Information supplied –
————
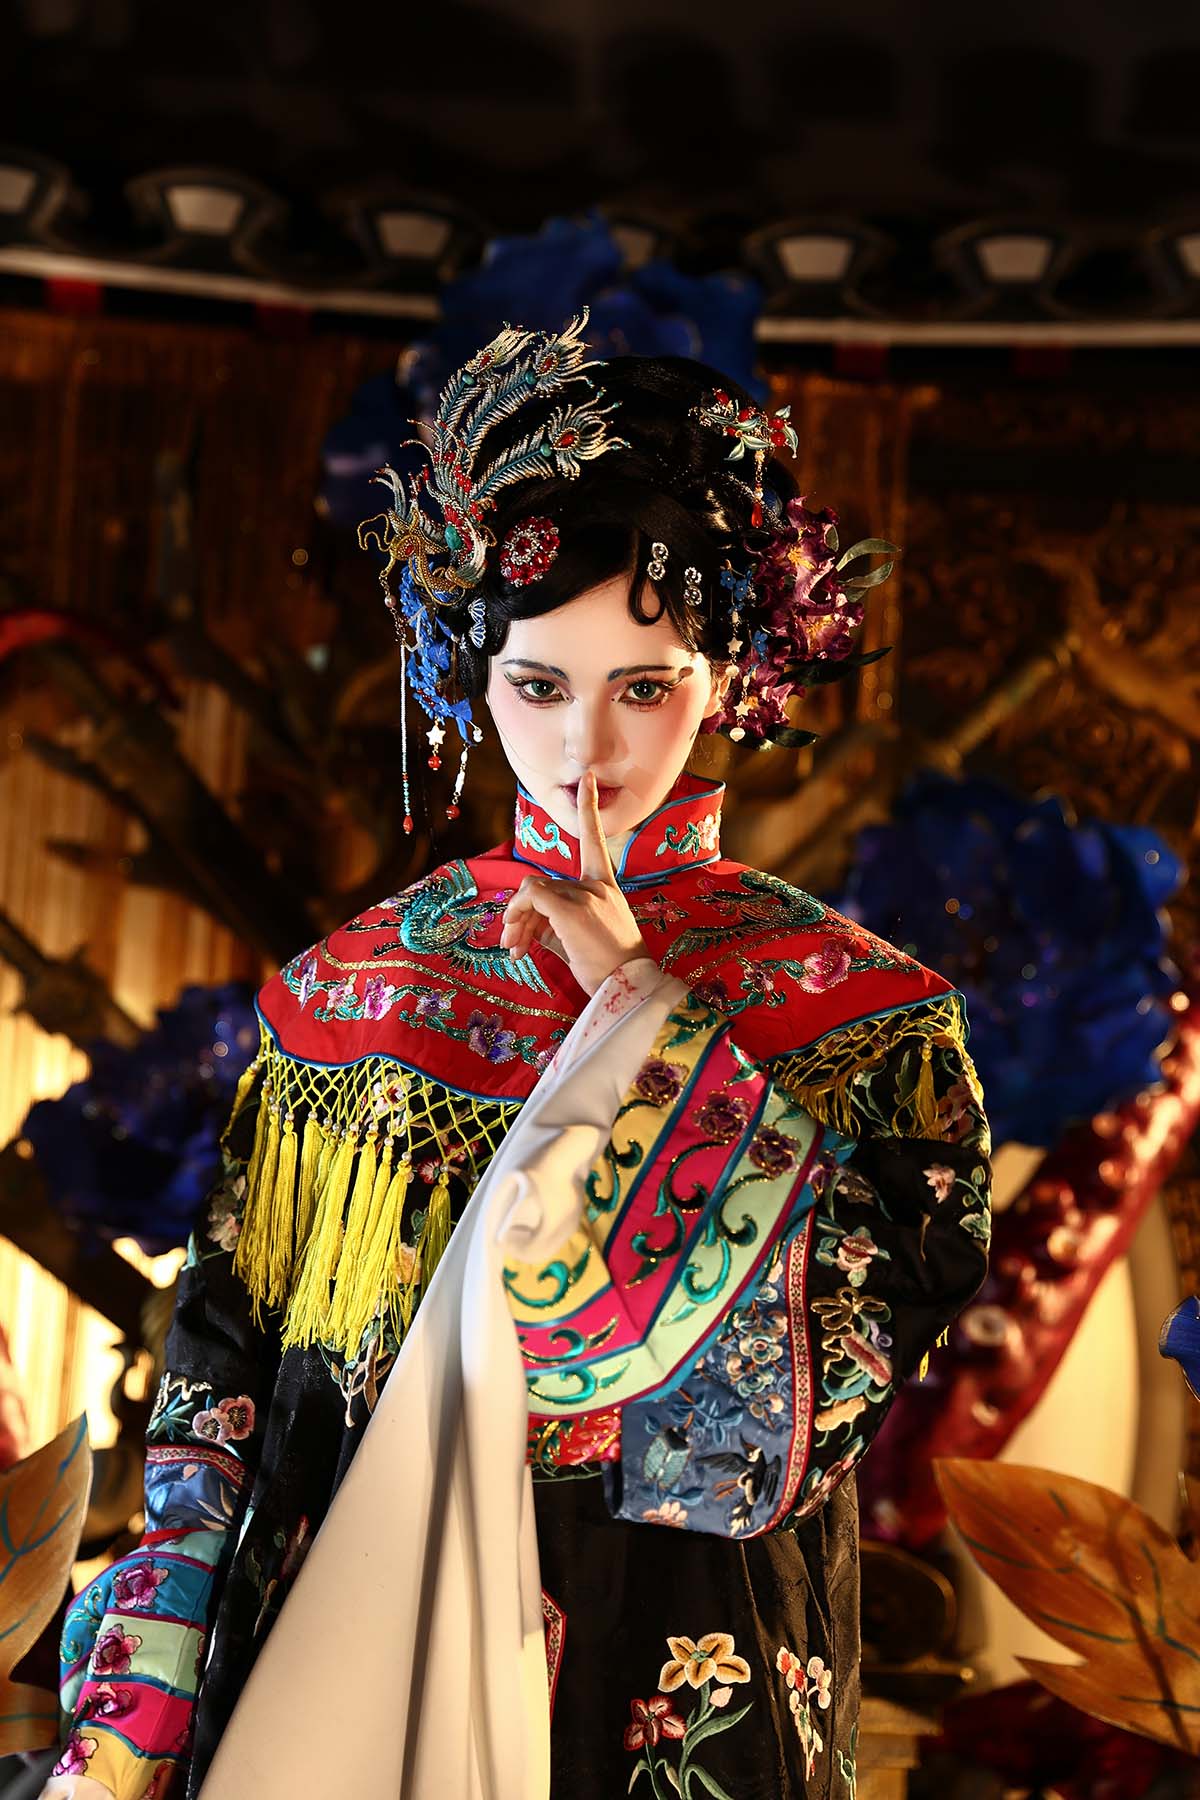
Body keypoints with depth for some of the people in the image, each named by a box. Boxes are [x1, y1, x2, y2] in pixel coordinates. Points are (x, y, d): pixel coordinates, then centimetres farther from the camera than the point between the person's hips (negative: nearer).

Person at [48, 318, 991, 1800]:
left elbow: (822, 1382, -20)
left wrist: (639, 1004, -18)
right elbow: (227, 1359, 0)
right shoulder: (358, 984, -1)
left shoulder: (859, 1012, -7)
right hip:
————
Exercise goal –
All of the records should be set down exactly, minus the pictures they hold.

Result of this task –
Body keypoints with depth for some of the people in the image, each named by a box. Boxes are [x1, y1, x2, y2] in pixel coordinates. Points are (x, y, d): pixel coordinates, then centimetres farther from the camera than the point between the person's hips (negative: nearer).

Person at [48, 318, 991, 1800]:
left elbow: (822, 1382, -20)
left wrist: (639, 1004, -18)
right elbow: (227, 1359, 0)
right shoulder: (358, 984, -1)
left shoulder: (859, 1012, -7)
right hip:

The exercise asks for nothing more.